本文 ::
□ □ □ □ □
身長162㎝で290Y以上飛ばす生源寺龍憲プロ。今年、プレーするステージが上がったことで壁を感じたという。2024年10月号の「月刊ゴルフダイジェスト」では、そんな彼が、もう一段階上のスウィングを身に付けるべく、「地面反力」の第一人者であるクォン教授を紹介し、その内容をレポートしている。みんなのゴルフダイジェストでは、一部抜粋してお届けする。

◆生源寺龍憲プロ

画像1: 162cmの生源寺龍憲「+30Y」への挑戦! 「クォン教授、僕、どうやったら飛距離伸びますか ?」

1998年生まれ。昨年ABEMAツアーで2勝を挙げ賞金王となり、アジアンツアーのQTも2位で通過。今年はアジアンツアーと国内レギュラーツアーに挑戦しつつ、初優勝を狙う。

◆ヤン・フー・クォン教授

画像2: 162cmの生源寺龍憲「+30Y」への挑戦! 「クォン教授、僕、どうやったら飛距離伸びますか ?」

テキサス女子大学教授で、バイオメカニクスの権威。ゴルフスウィングにおける地面反力の研究を得意とし、B・デシャンボーをはじめ多くのトッププロやコーチを指導する。

地面反力は大きいのに回転に生かせていない

生源寺龍憲は、身長162センチと小柄だが300ヤード近い飛距離を誇り、ドライビングディスタンスは現在30位。国内では十分「飛ばし屋」と言える飛距離を誇る。※スタッツは8/10現在

しかし昨年ABEMAツアーで活躍して今年はレギュラーツアーとアジアンツアーを主戦場にするようになり、自分のスウィング、飛距離にある種の限界を感じているという。

そこで、バイオメカニクスの権威でスウィングにおける地面反力研究の第一人者ヤン・フー・クォン教授が来日した際に彼のもとを訪れ、スウィング分析とアドバイスを求めた。

生源寺のスウィングを、独自のスウィング解析システム「クォン3D」を使って分析したクォン教授は、彼の能力を非常に高く評価する。
□ □ □ □ □
問題と課題 ::
• 1. 生源寺龍憲プロについての本文を読んで、次の問いに答えてください。
(a) 生源寺龍憲プロの身長は何センチですか。
(b) 生源寺龍憲プロは昨年、ABEMAツアーで何勝を挙げましたか。
(c) クォン教授が生源寺のスウィング分析に使ったシステムは何という名前ですか。
• 2. 生源寺龍憲プロについての本文のうち、「生源寺龍憲は、身長162セン」から「の能力を非常に高く評価する。」までを、両端の語句も含めて一字も変えずに書き写してください。
この後に続く行は、本文とは別の資料です。

記録の抜粋 ::
□ □ □ □ □
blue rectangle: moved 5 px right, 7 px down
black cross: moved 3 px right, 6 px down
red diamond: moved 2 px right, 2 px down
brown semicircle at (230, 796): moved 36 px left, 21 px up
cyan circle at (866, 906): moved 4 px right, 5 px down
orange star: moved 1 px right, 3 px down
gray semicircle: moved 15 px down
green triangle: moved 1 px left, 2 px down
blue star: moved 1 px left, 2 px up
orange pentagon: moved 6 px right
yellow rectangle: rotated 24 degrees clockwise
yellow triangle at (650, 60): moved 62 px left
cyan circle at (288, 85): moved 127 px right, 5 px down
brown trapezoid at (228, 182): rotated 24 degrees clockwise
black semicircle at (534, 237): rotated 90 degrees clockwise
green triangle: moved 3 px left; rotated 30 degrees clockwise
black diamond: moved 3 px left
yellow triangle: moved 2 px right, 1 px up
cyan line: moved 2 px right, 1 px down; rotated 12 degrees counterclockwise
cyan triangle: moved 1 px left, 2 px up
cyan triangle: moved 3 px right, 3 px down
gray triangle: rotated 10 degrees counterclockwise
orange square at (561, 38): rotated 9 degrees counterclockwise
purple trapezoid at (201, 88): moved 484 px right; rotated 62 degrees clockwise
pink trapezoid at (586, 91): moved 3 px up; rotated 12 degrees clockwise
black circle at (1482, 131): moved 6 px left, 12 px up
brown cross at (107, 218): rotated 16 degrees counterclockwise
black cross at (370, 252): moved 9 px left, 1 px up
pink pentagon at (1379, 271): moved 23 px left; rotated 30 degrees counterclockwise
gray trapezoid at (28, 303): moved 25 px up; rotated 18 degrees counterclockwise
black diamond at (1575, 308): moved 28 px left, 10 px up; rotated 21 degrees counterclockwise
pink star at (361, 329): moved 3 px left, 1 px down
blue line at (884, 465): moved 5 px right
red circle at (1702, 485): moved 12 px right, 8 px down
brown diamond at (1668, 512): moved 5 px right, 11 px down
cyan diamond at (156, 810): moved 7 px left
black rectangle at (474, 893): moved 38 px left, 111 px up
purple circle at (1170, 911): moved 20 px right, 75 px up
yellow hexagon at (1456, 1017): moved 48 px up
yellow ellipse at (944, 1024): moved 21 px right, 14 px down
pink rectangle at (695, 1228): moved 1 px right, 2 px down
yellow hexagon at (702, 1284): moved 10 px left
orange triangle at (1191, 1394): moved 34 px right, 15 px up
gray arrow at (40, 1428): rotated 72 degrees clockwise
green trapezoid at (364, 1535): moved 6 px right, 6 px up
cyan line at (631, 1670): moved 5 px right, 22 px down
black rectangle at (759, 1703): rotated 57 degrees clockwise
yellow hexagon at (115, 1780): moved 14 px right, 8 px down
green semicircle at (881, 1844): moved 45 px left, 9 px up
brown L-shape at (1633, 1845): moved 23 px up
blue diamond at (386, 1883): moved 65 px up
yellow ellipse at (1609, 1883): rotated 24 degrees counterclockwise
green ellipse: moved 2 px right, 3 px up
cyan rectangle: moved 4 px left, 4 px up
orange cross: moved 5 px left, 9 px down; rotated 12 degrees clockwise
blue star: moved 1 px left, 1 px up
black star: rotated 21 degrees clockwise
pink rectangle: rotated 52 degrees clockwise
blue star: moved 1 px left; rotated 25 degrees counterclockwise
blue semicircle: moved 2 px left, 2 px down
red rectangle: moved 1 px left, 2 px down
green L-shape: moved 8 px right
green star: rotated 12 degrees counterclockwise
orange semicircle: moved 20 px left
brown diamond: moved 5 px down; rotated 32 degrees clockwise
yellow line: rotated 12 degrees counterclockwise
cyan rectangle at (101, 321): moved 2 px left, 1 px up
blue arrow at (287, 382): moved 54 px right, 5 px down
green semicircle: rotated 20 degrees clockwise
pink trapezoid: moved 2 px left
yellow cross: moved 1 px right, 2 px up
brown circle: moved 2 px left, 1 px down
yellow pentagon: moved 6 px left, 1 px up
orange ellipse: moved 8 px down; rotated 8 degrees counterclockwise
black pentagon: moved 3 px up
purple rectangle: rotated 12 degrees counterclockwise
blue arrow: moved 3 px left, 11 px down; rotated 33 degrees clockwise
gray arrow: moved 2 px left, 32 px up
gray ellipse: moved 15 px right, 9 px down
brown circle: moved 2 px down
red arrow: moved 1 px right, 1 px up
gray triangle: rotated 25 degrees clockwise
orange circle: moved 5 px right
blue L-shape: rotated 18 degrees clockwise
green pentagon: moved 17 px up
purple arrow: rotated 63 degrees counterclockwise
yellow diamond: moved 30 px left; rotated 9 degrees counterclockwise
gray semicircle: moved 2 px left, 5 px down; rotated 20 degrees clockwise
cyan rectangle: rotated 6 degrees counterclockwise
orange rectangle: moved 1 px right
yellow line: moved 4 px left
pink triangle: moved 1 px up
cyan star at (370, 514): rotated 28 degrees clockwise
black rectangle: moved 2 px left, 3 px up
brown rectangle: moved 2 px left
□ □ □ □ □
解答一覧 ::
• 1.
(a) 身長は162センチです。
(b) 2勝を挙げました。
(c) 「クォン3D」という名前です。

• 2.
生源寺龍憲は、身長162センチと小柄だが300ヤード近い飛距離を誇り、ドライビングディスタンスは現在30位。国内では十分「飛ばし屋」と言える飛距離を誇る。※スタッツは8/10現在

しかし昨年ABEMAツアーで活躍して今年はレギュラーツアーとアジアンツアーを主戦場にするようになり、自分のスウィング、飛距離にある種の限界を感じているという。

そこで、バイオメカニクスの権威でスウィングにおける地面反力研究の第一人者ヤン・フー・クォン教授が来日した際に彼のもとを訪れ、スウィング分析とアドバイスを求めた。

生源寺のスウィングを、独自のスウィング解析システム「クォン3D」を使って分析したクォン教授は、彼の能力を非常に高く評価する。